■ Jobs:
- A) Answer these about the forum thread on horsepower and torque curves:
(i) What formula for horsepower is given?
(ii) What number does one reply give for horsepower and newton meters?
(iii) Between which RPMs did the curves cross on the poster's latest pull?
- B) Could you write the next post in the forum thread on why horsepower and torque curves cross at 5252 RPM?

━━━━━ Page excerpt

Technical Why horsepower and torque curves cross at 5252RPM

Math?

 

gravity ... torque is measured in pounds.

 

What if the engine can’t do than many RPMs?
Math makes my head hurt.

 

ne'er the twain shall meet

 

If the engine in my '48 ever got to 5200 RPMs, it would be raining pistons in Phoenix.

 

Well, I went back to my latest pull and shore enough they crossed between 5200 and 5300 rpm!






Bones

 

The formula

HP=torque * RPM / 5252

makes it so, every time. Because

5252/5252 = 1

.

 

Well... 7024, for horsepower and newton meter.

 

I'm often blinded by science.

 

I'm glad we figure our horsepower and torque in U.S. units and not metric....it makes the final numbers bigger. Kind of like my Grampa used to say:" Marry a girl with small hands, it makes your dick look bigger!"
It probably also explains why Lucas electrical components don't work on hot rods.... they are made for metric voltage.
This stuff is making sense to me now..

 

So everyone is not really making horsepower...........they are making only torque.

Then we calculate the HP based on the rpm. If you want to have more HP you have to increase the torque thats available for that rpm.

 

^^ yeah ! What he said ! ^^

.

 

Torque rules!!!! Measured in foot-pounds.

 

Sort of........
Horsepower is a function of torque and rpm.
HP=torque x RPM / 5252, as @squirrel posted earlier.
Therefore, as you say, more torque will yield a higher horsepower number at the same rpm.

━━━━━━━━━━
━━━━━ Raw data

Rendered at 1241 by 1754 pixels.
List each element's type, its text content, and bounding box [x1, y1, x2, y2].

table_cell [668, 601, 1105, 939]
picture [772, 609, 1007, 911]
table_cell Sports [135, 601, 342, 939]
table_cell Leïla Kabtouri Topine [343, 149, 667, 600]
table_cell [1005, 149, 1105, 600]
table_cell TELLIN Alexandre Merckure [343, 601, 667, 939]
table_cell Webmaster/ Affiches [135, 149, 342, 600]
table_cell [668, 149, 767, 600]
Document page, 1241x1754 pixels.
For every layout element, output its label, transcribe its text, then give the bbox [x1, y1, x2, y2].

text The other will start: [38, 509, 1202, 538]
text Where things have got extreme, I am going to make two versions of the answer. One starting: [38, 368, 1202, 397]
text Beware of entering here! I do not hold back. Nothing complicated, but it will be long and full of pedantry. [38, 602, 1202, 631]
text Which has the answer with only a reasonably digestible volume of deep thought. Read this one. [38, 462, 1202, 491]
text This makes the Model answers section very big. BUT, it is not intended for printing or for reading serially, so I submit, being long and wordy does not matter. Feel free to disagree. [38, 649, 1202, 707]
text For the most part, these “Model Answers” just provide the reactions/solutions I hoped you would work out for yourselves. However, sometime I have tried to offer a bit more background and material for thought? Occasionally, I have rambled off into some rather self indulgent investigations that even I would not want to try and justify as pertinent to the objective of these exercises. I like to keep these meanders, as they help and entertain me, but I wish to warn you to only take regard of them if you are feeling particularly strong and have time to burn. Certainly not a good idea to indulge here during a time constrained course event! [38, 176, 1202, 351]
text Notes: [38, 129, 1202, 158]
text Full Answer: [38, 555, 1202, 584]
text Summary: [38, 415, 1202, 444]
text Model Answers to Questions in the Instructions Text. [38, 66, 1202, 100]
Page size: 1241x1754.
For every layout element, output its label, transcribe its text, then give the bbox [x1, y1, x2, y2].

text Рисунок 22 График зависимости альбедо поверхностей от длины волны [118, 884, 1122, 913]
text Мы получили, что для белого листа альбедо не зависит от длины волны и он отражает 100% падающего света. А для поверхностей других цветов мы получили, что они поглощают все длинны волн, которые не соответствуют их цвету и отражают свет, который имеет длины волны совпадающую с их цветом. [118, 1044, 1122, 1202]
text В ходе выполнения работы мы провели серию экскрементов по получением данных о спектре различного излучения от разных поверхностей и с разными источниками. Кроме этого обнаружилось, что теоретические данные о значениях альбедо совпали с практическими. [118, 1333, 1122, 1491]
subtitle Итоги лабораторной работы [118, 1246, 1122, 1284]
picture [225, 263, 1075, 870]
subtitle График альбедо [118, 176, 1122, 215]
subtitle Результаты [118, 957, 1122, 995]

━━━━━━━━━━

■ Responses by task:
- A)
(i) HP=torque * RPM / 5252
(ii) 7024
(iii) Between 5200 and 5300 rpm

- B)
But, why do you think there is an obsession with making engines capable of higher rpm? Big torque, along with the ability of the engine to achieve and to hold together at high revs, is the key to the wow factor.

Torque generates acceleration. Horsepower (torque x rpm) generates speed.

Of course, it will all depend on whether your horse is as good as James Watt's horse was...

 

Actually, horsepower makes acceleration. Think about two engines with a flat torque curve of 400 ft lbs, one that has a 5000 redline, vs one with the same 400 ft lb flat torque curve, but revs to 7500 RPM. The high speed engine will make 50% more HP, even though the torque is the same. If it is properly geared to spin at high rpm while going down the track, the high RPM car will be much quicker.

But....if for some reason you want to only run your engine at 5000 rpm, then build it as big as you can, with as much torque as you can. A 5000 rpm 450 ft lb 454 is going to make about the same power as a 7500 rpm 300 ft lb 302.

 

The 5252 number comes from Watts 33.000 number

 

Old circle track saying...Horsepower is how fast you were going when you hit the wall. Torque is how far you moved the wall!

 

What you said is correct, but lets say its the same engine in both cases. The key is being able to maintain that 400 ft/lbs from 5,000 to 7500 rpms. If someone cannot maintain that 400 ft/lbs thru the upper range, the additional
2500 rpms will not produce that additional 50% more HP. Most naturally aspirated engines will not maintain the same torq level as rpms increase to the upper range.

Virtually any dyno chart will show a marked decrease in torque after it peaks as the rpms increase. Some have very flat torque curves and maintain peak or near peak for a long time.....but eventually they too begin to fall off.
Even though the torque begins falling, the increasing rpms can make more HP for a while.......then both reach a point where they fall and no further gain is made.

So what you said is theroretically correct, but I don't think its mechanically possible so far. Generally any engine I'm aware of will not make the same torque at 7500 rpms that it makes at 4000 rpms.

 

Crap! Now my head hurts!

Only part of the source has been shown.